Through this, $\mathbf{K}$ can be obtained.

- Calculate $\mathbf{r}_{1,col}, \mathbf{r}_{2,col}, \mathbf{t}$ through the $\mathbf{K}^{-1}\mathbf{H} = [\mathbf{r}_{1,col} \ \mathbf{r}_{2,col} \ \mathbf{t}]$ equation and then use the equation below.

\begin{equation}
\begin{aligned}
\mathbf{r}_{3,col} = \mathbf{r}_{1} \times \mathbf{r}_{2}
\end{aligned}
\end{equation}

 

In conclusion, through each Homography $\mathbf{H}_{j},\ j=1,2,3$, the rotation $\mathbf{R}$ and the translation $\mathbf{t}$ and the internal parameter matrix $\mathbf{K}$ can be obtained.

3.4. Radial distortion

Unlike the ideal pinhole camera model, real camera images contain radial distortion, so if you calibrate them right away, you cannot obtain accurate $\mathbf{R},\mathbf{t},\mathbf{K}$. If you perform calibration using an actual toolkit, you can obtain distortion parameters in addition to $\mathbf{R},\mathbf{t},\mathbf{K}$ obtained above.  Corresponding parameters are parameters that correct the radial distortion of the image.

#####

§ **ACTIVITY**: According to the camera calibration text, why can't accurate R, t, and K be obtained by calibrating real camera images right away? Answer in one to three sentences. Rely only on the camera calibration text when answering.

§ **Collected data**:
#####

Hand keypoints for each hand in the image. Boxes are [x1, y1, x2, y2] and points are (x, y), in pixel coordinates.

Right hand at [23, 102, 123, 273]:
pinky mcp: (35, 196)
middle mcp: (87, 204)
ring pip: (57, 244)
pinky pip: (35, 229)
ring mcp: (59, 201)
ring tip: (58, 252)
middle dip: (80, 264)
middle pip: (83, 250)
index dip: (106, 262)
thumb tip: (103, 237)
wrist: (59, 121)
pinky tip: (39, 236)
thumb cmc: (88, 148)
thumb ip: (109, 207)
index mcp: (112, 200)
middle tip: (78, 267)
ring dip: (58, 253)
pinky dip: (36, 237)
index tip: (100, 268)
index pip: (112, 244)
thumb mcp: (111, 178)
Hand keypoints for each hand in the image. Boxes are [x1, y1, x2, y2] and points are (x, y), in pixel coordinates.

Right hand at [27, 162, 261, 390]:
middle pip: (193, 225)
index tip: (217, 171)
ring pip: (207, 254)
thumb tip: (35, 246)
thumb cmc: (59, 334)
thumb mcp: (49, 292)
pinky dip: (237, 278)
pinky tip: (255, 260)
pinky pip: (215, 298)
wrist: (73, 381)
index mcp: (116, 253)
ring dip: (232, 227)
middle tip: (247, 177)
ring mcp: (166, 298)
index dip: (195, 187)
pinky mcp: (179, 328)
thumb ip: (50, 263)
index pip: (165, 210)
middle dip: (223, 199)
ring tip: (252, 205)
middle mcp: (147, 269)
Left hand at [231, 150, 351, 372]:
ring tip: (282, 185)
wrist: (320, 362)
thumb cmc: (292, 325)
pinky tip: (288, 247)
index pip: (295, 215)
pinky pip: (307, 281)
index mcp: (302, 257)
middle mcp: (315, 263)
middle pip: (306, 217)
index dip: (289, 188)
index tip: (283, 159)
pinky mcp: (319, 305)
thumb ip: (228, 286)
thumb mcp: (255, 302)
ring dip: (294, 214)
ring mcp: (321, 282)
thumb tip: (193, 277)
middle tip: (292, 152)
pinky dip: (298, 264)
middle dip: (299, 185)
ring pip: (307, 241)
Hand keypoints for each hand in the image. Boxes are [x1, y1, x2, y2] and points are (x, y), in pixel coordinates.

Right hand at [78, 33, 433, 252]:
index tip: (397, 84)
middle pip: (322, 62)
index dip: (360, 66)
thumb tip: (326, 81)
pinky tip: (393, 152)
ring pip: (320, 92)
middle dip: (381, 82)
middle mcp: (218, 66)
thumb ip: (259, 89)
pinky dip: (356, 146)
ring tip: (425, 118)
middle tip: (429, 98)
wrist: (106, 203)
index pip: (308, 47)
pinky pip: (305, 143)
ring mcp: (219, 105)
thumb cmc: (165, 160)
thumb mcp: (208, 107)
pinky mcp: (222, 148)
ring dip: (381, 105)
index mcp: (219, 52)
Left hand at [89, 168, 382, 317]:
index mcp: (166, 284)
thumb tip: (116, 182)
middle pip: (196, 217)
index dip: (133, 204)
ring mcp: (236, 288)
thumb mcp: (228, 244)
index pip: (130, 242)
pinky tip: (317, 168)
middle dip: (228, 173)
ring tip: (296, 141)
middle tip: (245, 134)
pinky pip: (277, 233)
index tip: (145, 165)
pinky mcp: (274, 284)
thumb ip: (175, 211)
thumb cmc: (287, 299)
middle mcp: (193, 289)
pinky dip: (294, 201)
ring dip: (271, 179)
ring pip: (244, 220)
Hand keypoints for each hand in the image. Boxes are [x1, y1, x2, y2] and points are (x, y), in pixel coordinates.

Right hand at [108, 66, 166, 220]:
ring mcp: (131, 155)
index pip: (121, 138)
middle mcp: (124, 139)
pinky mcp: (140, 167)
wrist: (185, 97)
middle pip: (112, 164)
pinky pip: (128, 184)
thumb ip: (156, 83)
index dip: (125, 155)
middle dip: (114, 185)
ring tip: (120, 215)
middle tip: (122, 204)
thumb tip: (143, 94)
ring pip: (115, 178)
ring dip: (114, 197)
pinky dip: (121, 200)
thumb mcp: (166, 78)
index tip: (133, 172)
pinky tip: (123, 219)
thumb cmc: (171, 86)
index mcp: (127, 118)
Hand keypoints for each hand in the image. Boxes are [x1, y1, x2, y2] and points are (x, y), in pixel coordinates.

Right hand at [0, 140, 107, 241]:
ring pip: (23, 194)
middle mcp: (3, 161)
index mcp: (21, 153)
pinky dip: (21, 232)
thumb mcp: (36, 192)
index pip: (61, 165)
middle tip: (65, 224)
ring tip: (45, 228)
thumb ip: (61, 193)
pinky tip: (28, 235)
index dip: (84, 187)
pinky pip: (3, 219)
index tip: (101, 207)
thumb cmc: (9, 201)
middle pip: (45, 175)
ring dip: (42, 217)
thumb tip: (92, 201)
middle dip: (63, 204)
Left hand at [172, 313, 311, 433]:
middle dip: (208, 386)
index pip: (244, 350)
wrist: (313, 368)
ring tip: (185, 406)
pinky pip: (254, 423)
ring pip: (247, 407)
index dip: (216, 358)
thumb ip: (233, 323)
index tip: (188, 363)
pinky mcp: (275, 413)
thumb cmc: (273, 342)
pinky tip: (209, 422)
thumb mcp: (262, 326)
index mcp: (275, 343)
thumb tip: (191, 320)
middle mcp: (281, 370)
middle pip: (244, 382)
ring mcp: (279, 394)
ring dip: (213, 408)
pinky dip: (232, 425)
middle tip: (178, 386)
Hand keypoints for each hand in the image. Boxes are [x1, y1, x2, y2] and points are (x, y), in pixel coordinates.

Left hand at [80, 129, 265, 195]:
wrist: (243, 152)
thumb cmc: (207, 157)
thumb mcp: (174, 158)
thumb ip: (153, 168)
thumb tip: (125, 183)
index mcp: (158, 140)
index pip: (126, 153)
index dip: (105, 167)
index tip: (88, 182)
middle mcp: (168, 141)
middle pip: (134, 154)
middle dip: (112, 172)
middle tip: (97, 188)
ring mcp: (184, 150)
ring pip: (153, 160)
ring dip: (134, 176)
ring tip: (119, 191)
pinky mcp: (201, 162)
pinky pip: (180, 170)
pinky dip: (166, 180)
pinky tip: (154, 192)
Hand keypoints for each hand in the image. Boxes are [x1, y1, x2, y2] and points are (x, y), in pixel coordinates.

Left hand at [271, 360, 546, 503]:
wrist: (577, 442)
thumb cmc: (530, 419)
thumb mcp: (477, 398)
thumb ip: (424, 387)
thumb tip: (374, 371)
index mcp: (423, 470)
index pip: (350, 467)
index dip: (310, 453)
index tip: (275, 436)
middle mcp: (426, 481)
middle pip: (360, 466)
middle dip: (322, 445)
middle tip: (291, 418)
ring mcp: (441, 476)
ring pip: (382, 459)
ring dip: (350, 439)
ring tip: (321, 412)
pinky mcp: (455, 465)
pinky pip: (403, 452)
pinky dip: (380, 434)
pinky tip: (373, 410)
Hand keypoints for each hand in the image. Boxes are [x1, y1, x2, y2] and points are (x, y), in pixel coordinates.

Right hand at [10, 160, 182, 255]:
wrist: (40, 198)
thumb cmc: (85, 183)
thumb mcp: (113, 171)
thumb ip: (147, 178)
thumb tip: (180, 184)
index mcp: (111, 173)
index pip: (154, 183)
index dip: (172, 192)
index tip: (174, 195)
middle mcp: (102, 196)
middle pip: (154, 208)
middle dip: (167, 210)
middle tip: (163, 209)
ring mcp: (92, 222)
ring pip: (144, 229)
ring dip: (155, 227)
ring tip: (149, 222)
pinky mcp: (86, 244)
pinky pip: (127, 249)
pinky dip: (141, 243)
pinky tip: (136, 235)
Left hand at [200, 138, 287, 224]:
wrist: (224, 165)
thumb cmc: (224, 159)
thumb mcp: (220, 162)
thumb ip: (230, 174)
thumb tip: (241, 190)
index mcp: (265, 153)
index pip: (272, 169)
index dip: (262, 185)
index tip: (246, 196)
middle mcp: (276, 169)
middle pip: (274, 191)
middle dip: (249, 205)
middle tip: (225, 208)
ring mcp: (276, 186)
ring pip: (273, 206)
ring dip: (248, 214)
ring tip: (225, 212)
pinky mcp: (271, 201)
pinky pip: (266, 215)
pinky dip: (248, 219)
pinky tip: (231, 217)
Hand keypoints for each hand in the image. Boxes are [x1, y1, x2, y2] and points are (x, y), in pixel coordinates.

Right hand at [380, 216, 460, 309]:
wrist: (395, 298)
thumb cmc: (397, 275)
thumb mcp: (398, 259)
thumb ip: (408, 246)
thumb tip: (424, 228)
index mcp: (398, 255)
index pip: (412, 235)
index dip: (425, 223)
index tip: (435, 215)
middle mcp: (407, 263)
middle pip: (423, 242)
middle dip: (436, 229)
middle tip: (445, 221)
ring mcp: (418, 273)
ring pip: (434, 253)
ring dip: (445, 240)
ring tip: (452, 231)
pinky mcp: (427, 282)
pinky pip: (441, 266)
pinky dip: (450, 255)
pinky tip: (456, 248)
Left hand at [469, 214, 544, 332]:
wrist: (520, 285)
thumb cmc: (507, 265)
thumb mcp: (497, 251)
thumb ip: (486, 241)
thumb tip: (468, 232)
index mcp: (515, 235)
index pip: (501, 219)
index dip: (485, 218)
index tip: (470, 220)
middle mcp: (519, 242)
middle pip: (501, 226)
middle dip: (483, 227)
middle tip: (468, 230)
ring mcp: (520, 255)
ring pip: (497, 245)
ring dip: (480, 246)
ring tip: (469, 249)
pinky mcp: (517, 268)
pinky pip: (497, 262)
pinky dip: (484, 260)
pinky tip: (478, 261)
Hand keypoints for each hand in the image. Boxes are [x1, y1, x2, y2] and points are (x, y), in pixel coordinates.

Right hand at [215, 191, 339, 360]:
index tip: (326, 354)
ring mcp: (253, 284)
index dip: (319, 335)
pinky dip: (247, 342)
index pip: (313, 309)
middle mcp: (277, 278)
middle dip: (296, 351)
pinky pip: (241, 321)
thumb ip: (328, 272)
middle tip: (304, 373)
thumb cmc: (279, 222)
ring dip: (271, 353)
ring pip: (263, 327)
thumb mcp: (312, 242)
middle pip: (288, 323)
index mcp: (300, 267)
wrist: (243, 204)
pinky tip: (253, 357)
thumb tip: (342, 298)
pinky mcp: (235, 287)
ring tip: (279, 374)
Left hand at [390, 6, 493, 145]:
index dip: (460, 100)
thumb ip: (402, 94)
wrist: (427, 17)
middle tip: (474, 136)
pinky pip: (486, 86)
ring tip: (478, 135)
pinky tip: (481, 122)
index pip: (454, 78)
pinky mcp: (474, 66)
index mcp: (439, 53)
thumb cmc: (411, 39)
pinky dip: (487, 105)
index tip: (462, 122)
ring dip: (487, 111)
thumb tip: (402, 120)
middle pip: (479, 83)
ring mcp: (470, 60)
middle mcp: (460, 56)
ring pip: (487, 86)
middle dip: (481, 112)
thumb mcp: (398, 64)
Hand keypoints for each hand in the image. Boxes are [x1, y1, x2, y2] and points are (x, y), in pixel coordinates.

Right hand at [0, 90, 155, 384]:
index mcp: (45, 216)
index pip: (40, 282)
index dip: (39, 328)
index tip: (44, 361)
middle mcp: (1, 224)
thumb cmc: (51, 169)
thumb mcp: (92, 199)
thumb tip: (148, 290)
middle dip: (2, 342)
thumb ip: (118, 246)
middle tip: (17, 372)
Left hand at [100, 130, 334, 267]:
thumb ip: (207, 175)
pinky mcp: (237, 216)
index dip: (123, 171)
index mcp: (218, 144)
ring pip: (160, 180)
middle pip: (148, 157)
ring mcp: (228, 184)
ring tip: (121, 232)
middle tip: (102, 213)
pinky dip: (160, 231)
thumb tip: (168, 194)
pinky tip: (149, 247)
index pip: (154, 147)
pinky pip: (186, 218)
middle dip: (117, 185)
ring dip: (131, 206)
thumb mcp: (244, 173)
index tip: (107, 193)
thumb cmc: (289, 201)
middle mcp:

#####

§ **REPLY**: Real camera images contain radial distortion, unlike the ideal pinhole camera model, so calibrating them right away does not give accurate R, t, and K. Calibrating with an actual toolkit also provides distortion parameters, which correct the radial distortion of the image.